GOAL OF THE EXERCISE: Give again every line from the one with "right knee: (837, 1690)" through the last line of the data, exactly, and leave out the lines before it.

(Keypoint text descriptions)

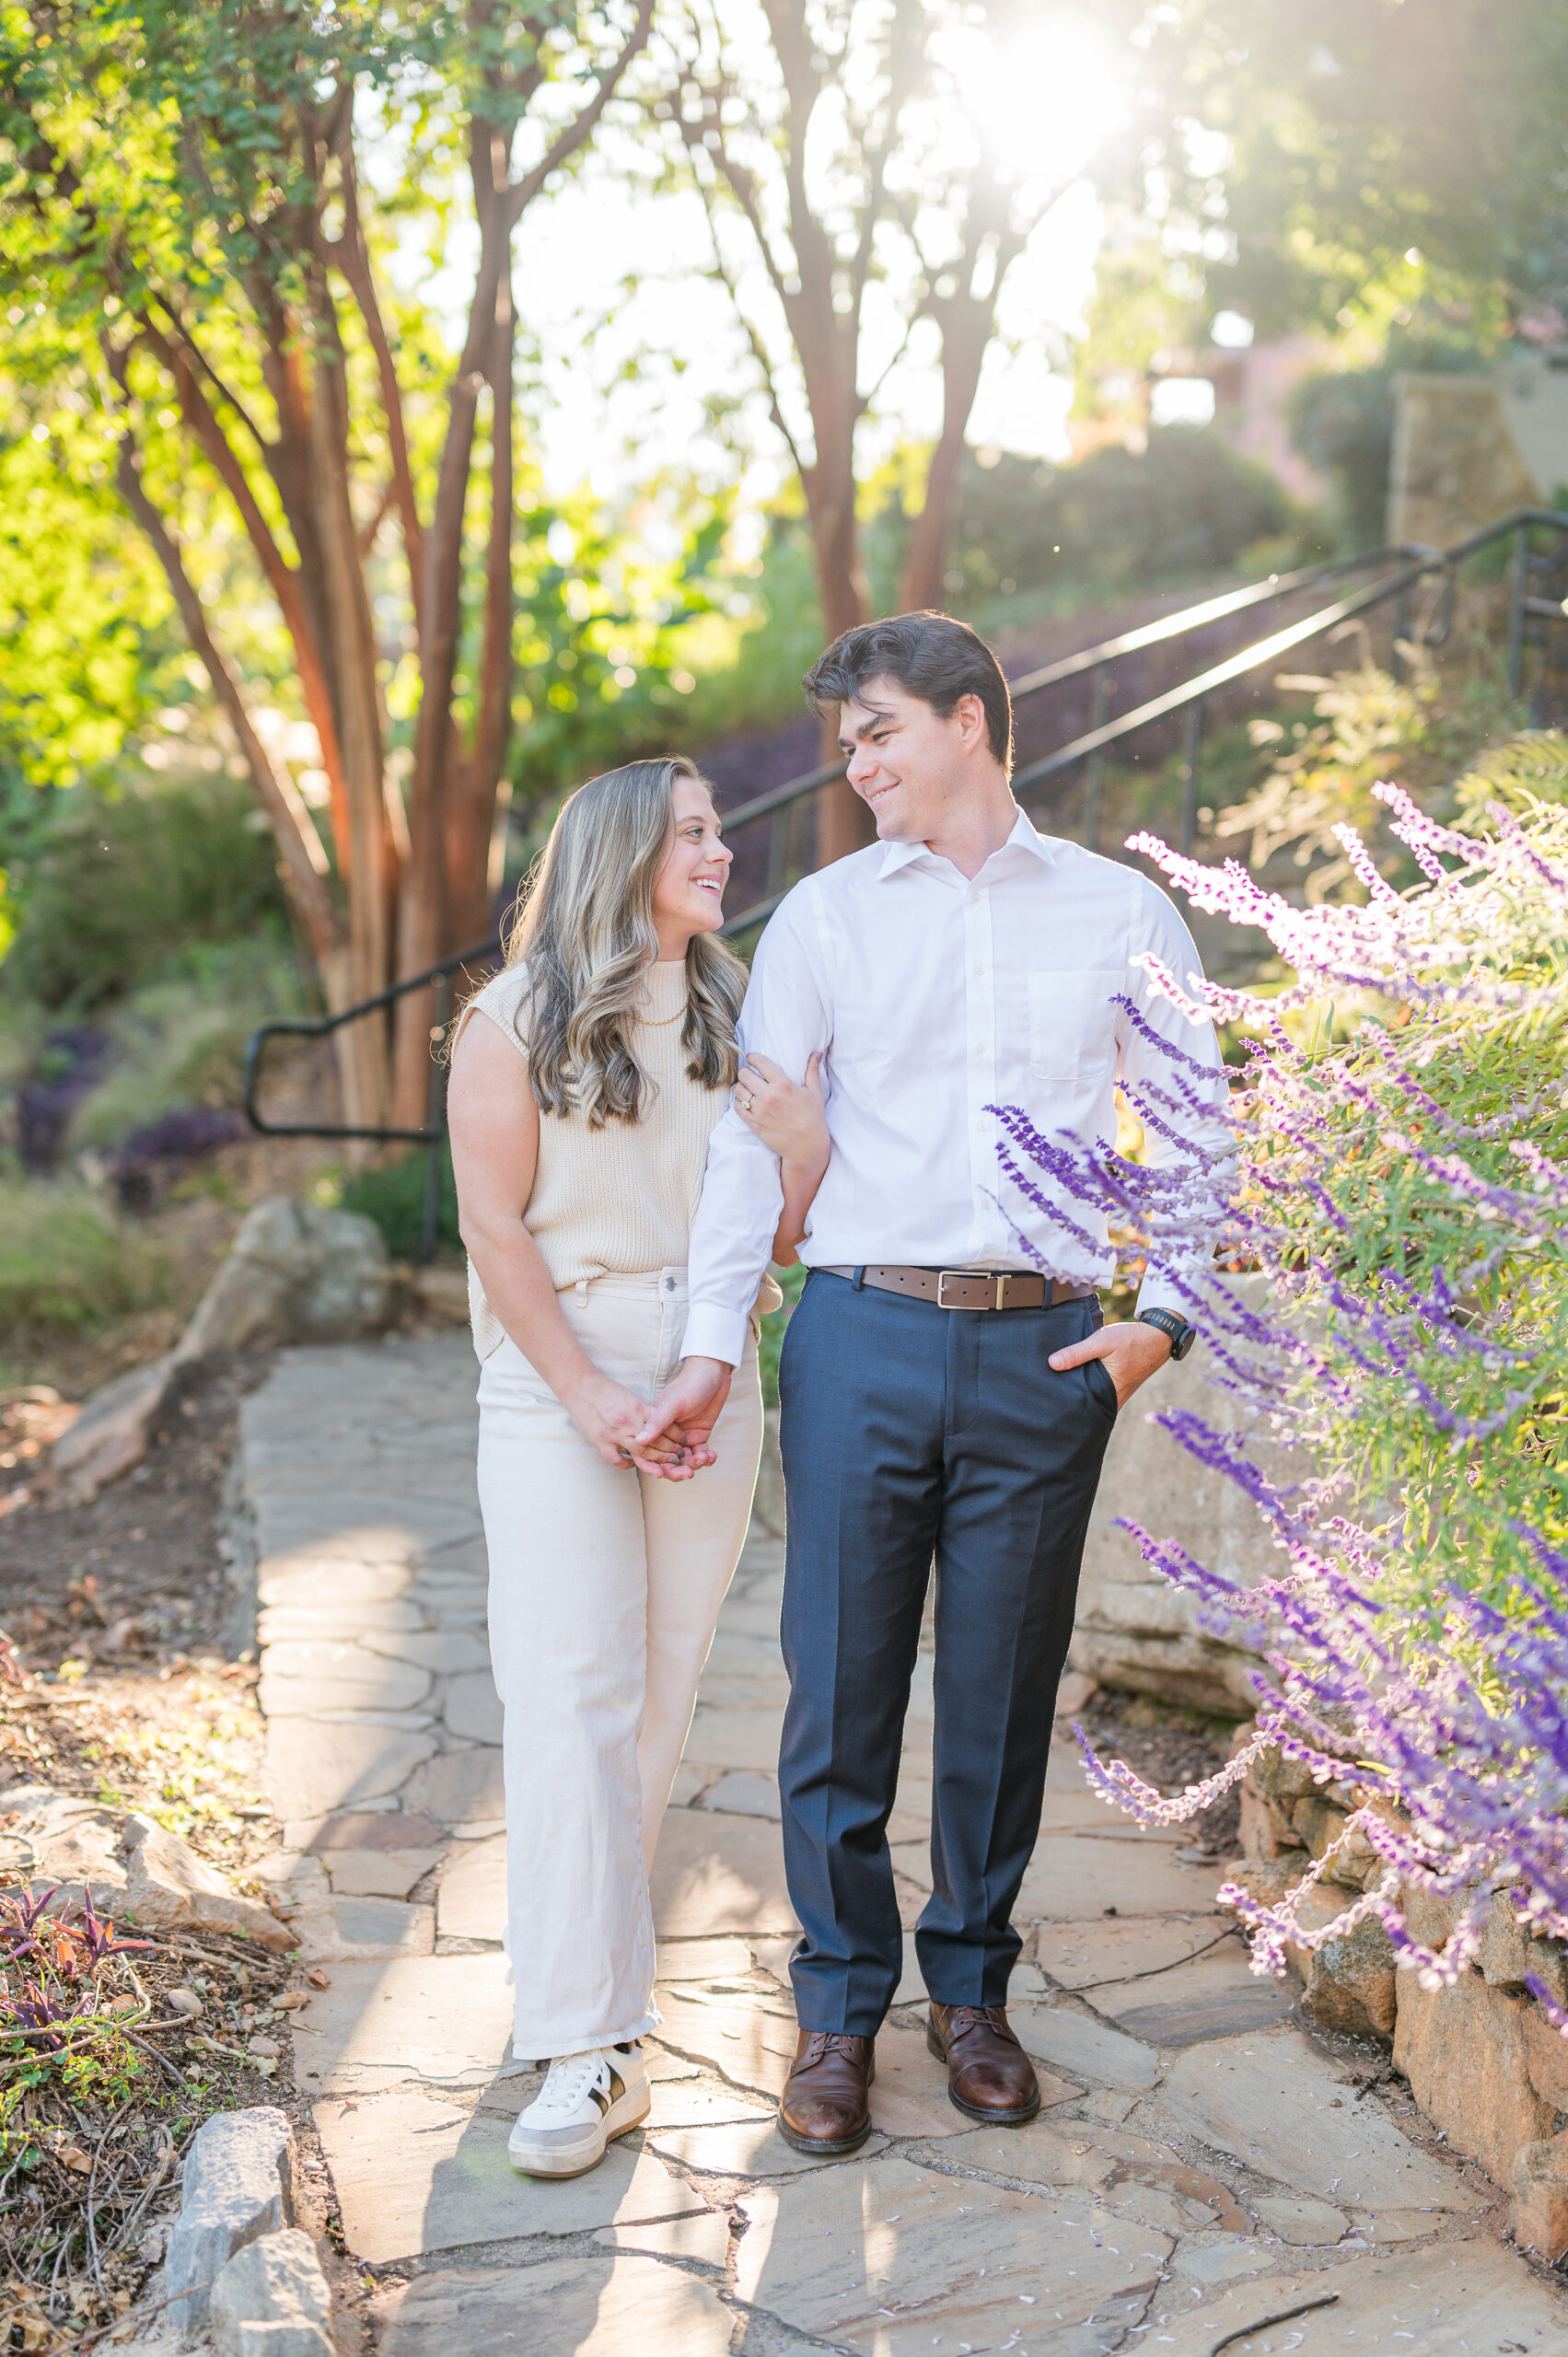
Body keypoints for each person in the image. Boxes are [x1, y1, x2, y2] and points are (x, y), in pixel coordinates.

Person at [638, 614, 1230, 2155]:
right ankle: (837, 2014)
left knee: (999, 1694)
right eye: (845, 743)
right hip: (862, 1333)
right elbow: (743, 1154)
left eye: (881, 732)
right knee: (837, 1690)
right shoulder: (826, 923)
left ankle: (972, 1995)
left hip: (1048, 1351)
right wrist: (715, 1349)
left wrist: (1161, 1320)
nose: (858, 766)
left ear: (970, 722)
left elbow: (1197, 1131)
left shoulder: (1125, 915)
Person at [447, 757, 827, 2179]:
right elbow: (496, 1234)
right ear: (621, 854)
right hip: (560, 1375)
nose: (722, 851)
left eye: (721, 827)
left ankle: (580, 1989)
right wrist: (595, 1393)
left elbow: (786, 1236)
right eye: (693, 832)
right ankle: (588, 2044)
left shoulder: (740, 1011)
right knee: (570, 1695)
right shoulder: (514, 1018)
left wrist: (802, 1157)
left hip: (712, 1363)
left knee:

ANSWER TO THE PROBLEM:
right knee: (837, 1690)
right shoulder: (826, 923)
left ankle: (972, 1995)
left hip: (1048, 1351)
right wrist: (715, 1349)
left wrist: (1161, 1320)
nose: (858, 766)
left ear: (970, 722)
left elbow: (1197, 1131)
left shoulder: (1125, 915)
Person at [447, 757, 827, 2179]:
right elbow: (496, 1234)
right ear: (621, 854)
right hip: (560, 1375)
nose: (722, 851)
left eye: (721, 827)
left ankle: (580, 1989)
right wrist: (595, 1393)
left elbow: (786, 1236)
right eye: (693, 832)
right ankle: (588, 2044)
left shoulder: (740, 1011)
right knee: (570, 1695)
right shoulder: (514, 1018)
left wrist: (802, 1157)
left hip: (712, 1363)
left knee:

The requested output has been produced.